Algures perdido no mar vive um terrível monstro que devora livros. ‘O Anibaleitor’, de Rui Zink, é a história da amizade entre um jovem rebelde que embarca num navio de piratas e o terrível monstro.
Claro que isto é a ‘história’ que alguém que não tenha lido nada ou muito pouco na vida vai ler. Quem já tenha lido qualquer coisa leva na cabeça com uma catadupa de memórias, imagens, e recordações de livros que leu, mesmo aqueles que não estão explicitamente citados. Lembramo-nos das ‘Peregrinações’, das ilhas dos tesouros, dos Adamastores de que a cultura portuguesa é feita, mas também de filmes, figuras e mitos universais.
E o engraçado neste livro é a quantidade de níveis a que pode ser lido, do literal ao metafórico, do mítico ao cómico. Podemos lê-lo como a história da amizade entre um rapaz e um monstro, podemos lê-lo como a história de como o seu autor se apaixonou pelos livros, podemos lê-lo como uma espécie de ‘Teoria da Literatura para menores de 15’, podemos lê-lo como uma partilha de autores preferidos, podemos lê-lo de muitíssimas formas. Enfim, vão-me dizer que todos os livros podem ser lidos assim, e têm razão, mas este foi, adivinho eu, um livro pensado para essa multiplicação de leituras.
Claro que, sendo Rui Zink quem é, não podiam faltar as tiradas irónicas, tipo: ‘Já não devem ser um país de marinheiros, pois não?/ Fomos. Agora acho que somos um país de empreendedores.’
Não sei se fará muito para espalhar a Boa Nova e converter os incréus às delícias da leitura, porque geralmente os incréus não gostam muito que se lhes atire as suas menos-valias à cara.
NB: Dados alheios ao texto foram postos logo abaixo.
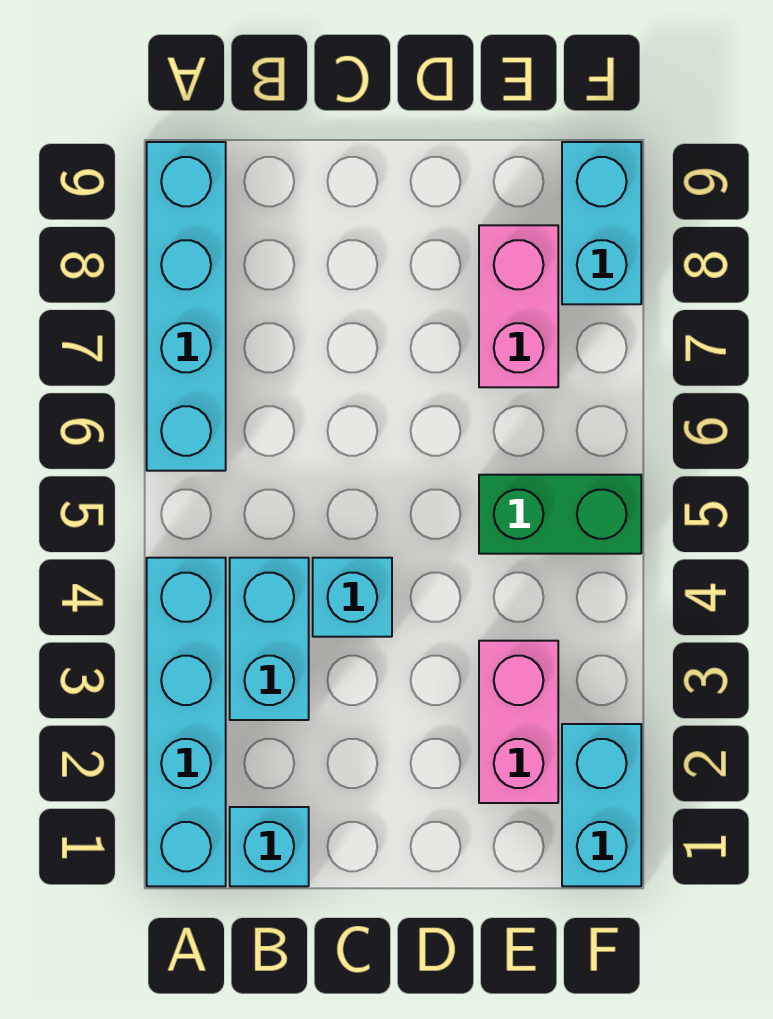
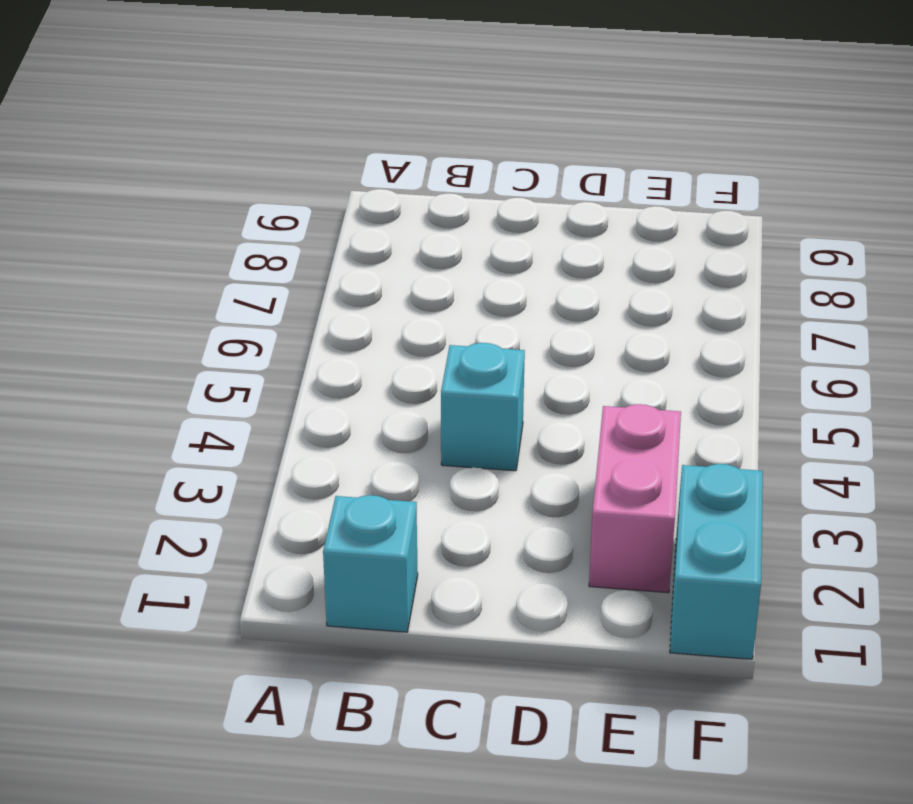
none -> cyan brick A1:A4 level 1
none -> cyan brick A6:A9 level 1

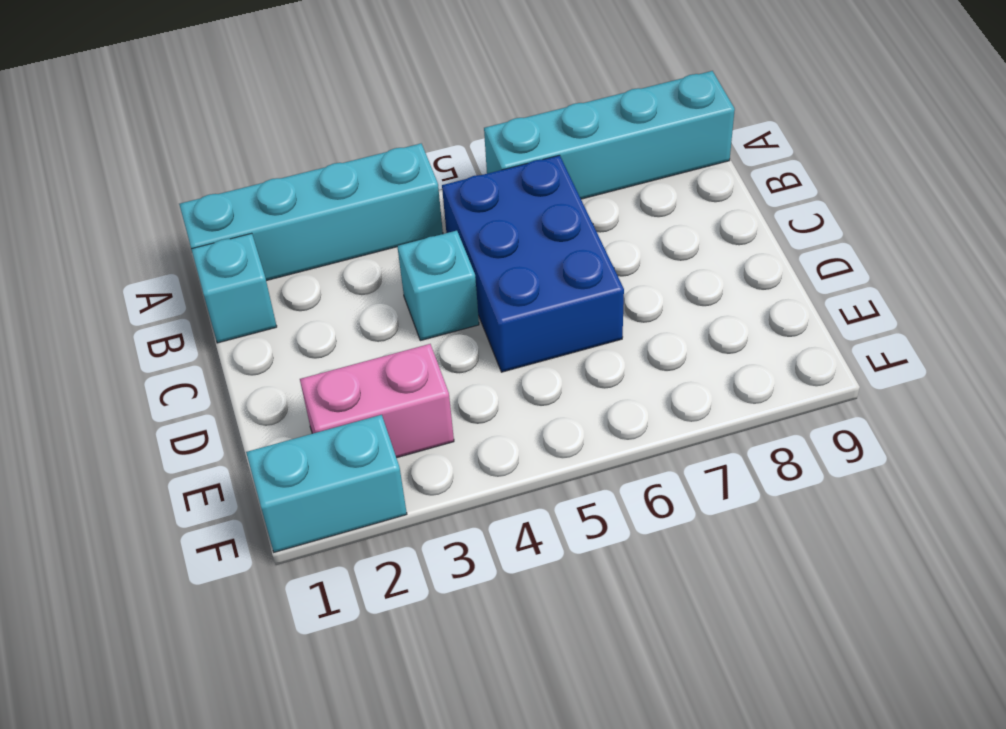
blue brick B5:D6 level 1 -> none
none -> cyan brick B3:B4 level 1
none -> green brick E5:F5 level 1

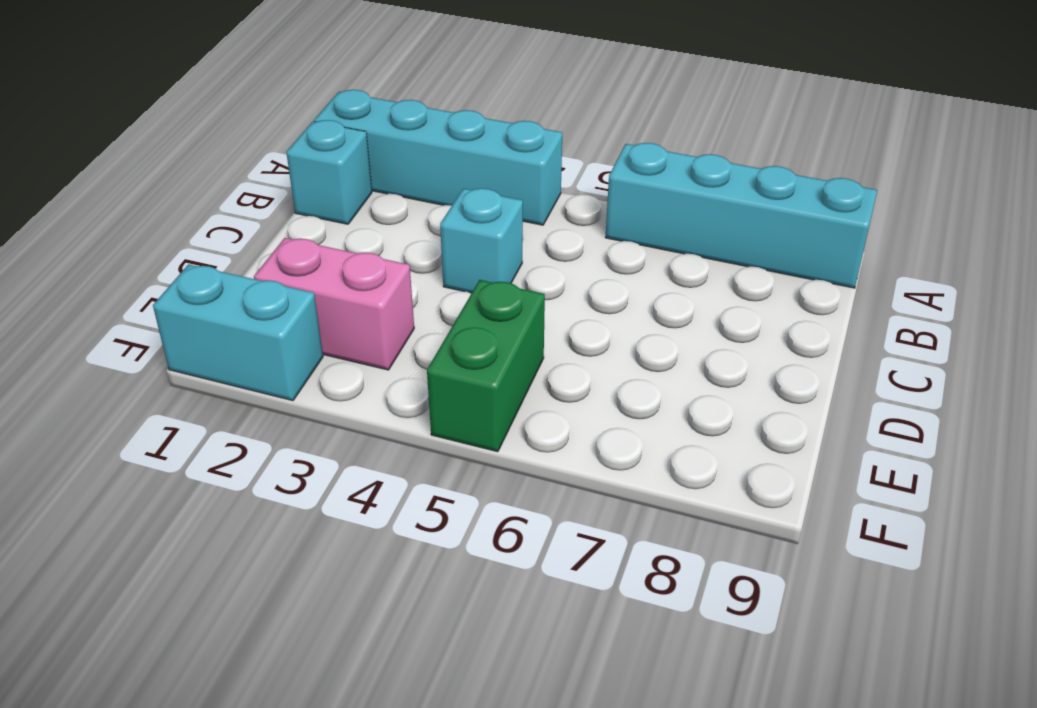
none -> cyan brick B3:B4 level 1
none -> pink brick E7:E8 level 1

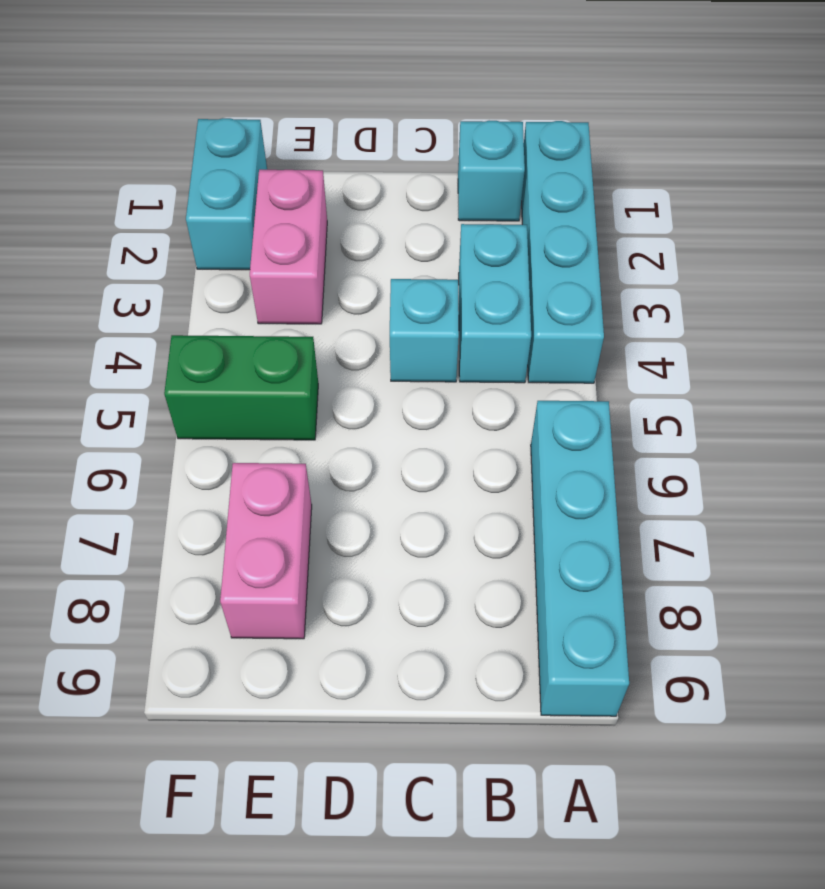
none -> cyan brick F8:F9 level 1

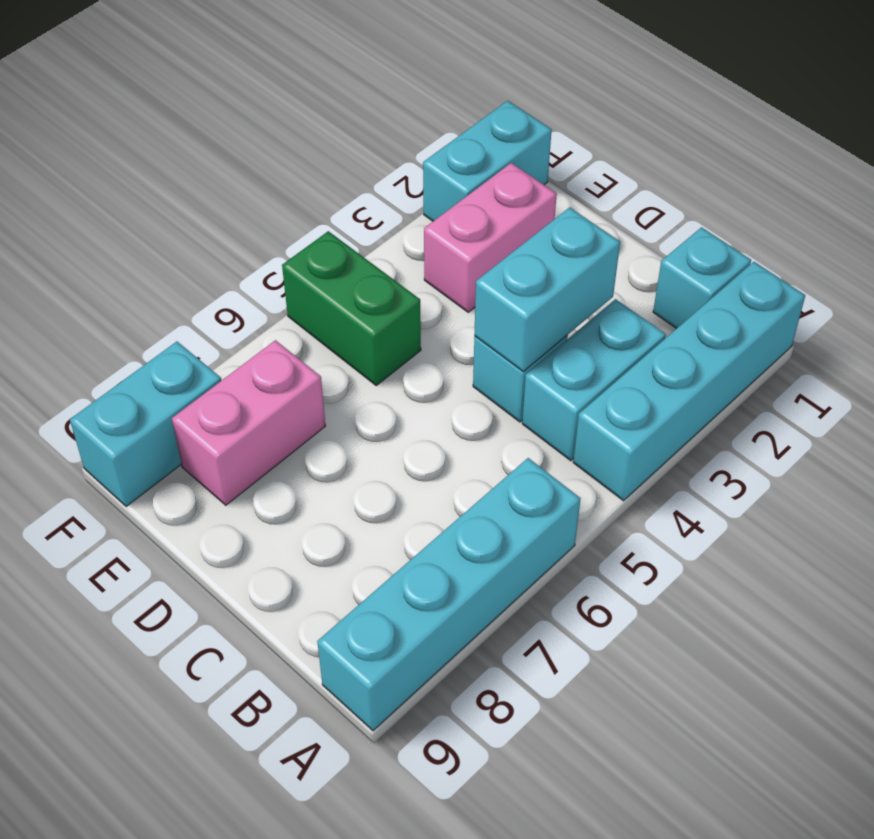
cyan brick C3:C4 level 2 -> none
De qualquer maneira, ‘o Anibaleitor’ não é feito para ‘converter’ ninguém ao prazer de ler mas para aguçar o apetite a quem ainda não passou pela caça à baleia (digamos assim). ‘Ler é fazer as coisas acontecerem na tua cabeça! Não é ficar feito ruminante a olhar para uma parede falante!’, diz o monstro a certa altura. E é bastante mais divertido do que a grande maioria dos livros que os miúdos são obrigados a ler.
Para quem já gosta de ler, o Anibaleitor é uma delícia: não há nada melhor que ir andando pelas páginas e encontrando velhos amigos como Pessoa, Bocage, Camões, Saramago ou os GNR.
E se gostar de ler é ser atualmente uma espécie de monstro perseguido (lá está, outra metáfora) então Rui Zink convoca todos os monstros deste país para uma espécie de mesa-redonda lá nessa ilha distante onde há só ‘ossos e livros, livros e ossos’. E todos seremos monstros como ele.